Because piling mental anguish on top of physical pain only deepens exhaustion. Distraction, when chosen consciously, can be medicine.

So what do we do long-term?

Try anyway.

Ask a friend. They can’t read your mind. I told a close friend how I was feeling, and we planned to see a show together later in the year. Even if it’s not right now, having something ahead restores a sense of agency.

Seek community where you can. On Mondays, I attend pulmonary rehab. On Thursdays, I go to Roxburghe for art classes. That’s two anchors in my week, and they are critical for both physical and mental health.

Don’t be afraid to ask for help.
A woman I met at Roxburghe, who has cancer, asked me to help her with an application form. She’s dealing with neuropathy, chemotherapy, brain fog, and exhaustion.

Do you know what the form was for?

Courage on the Catwalk, run by Friends of Anchor.

That’s the part people forget about disabled and ill communities. We show up for each other. We create beauty and courage in the middle of brutal circumstances.

Get active online (if you can) to save the world

I don’t say this lightly.

With criminals, misogynists, racists, rapists, and paedophiles holding power across the world, staying silent is not neutral. It has consequences.

That said, if your only focus right now is survival, recovery, or managing symptoms, that is valid. Chronic and terminal illness demand everything you have.

But if you are searching for purpose and agency, this is one place it can live.

If you can’t march the streets, because I certainly can’t, digital activism is an access tool. I shared this on Instagram and recently wrote to my local MP.

You can use the same open letter template to contact your own MP if you live in the UK.

Why we need to take action now

Silence is being mistaken for consent.
When poverty, disability rights, homelessness, women’s rights, and equality disappear from political priorities, it signals that some lives are being deprioritised.

Disabled and chronically ill people are always first to feel the impact.
Welfare cuts and tightened eligibility don’t “trim budgets”. They remove independence, stability, and dignity.

Rights once lost are hard to regain.
Equality protections and disability support exist because people fought for them. Rolling them back normalises harm.

Women’s rights are inseparable from disability justice.
Disabled women face higher poverty rates, increased risk of abuse, and greater barriers to healthcare.
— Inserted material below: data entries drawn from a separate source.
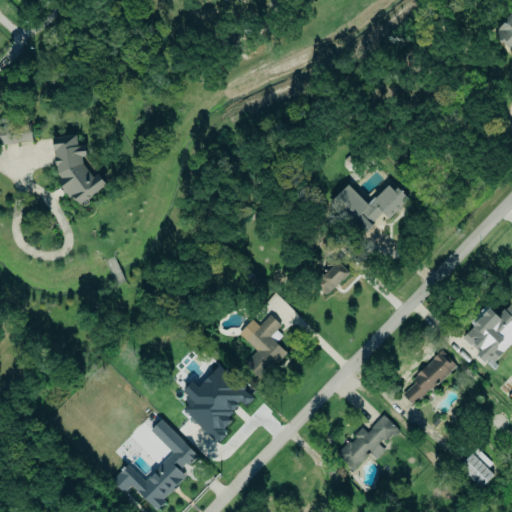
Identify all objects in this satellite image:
road: (31, 31)
building: (505, 31)
road: (511, 119)
building: (15, 133)
building: (74, 169)
building: (367, 205)
road: (14, 207)
road: (508, 213)
building: (332, 277)
building: (490, 332)
road: (318, 334)
building: (262, 345)
building: (263, 345)
road: (360, 356)
building: (427, 378)
building: (366, 440)
building: (366, 442)
building: (476, 467)
building: (158, 468)
building: (147, 483)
Attacks on equality hit us from multiple directions.

Authoritarian policies grow when unchecked.
Punitive welfare systems, aggressive immigration enforcement, and erosion of oversight thrive when people are too tired, sick, or overwhelmed to push back.

We matter, even when our bodies are exhausted.
Illness does not strip us of citizenship, voice, or moral authority.
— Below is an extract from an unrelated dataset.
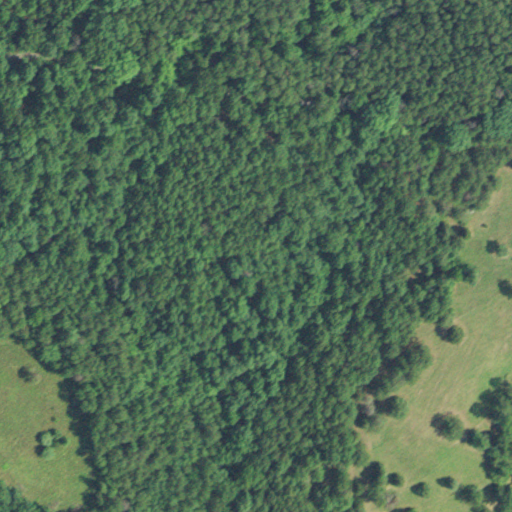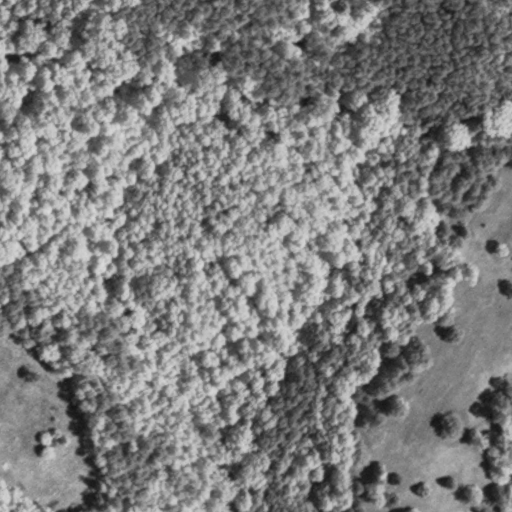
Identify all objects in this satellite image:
road: (257, 95)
How we can take action when disabled, chronically ill, or terminally ill

Action does not have to look like protest. It can look like presence.

  • Write when you can. Rest when you can’t.
    A copied letter, a short email, or a few sentences still count. Consistency matters more than volume.
  • Use digital activism as an access tool.
    Posts, blogs, comments, sharing resources, or amplifying others are all valid.
  • Copy and paste without shame.
    Templates exist to lower barriers. Using them is smart, not lazy.
  • Speak from lived experience.
    You don’t need credentials. Your reality is evidence.
  • Work within your energy envelope.
    One action a week. One post a month. Sustainable activism is the goal.
  • Let others carry it forward when you need to stop.
    Activism is collective. Your voice can ripple even while you rest.
  • Refuse the lie that being unwell means being irrelevant.
    Disabled, chronically ill, and terminally ill people have always driven social change. Often from beds, sofas, and hospital rooms.

If you can’t do anything right now, that’s okay.

This is about agency, not pressure. One small action, taken when you’re able, can still travel far and wide.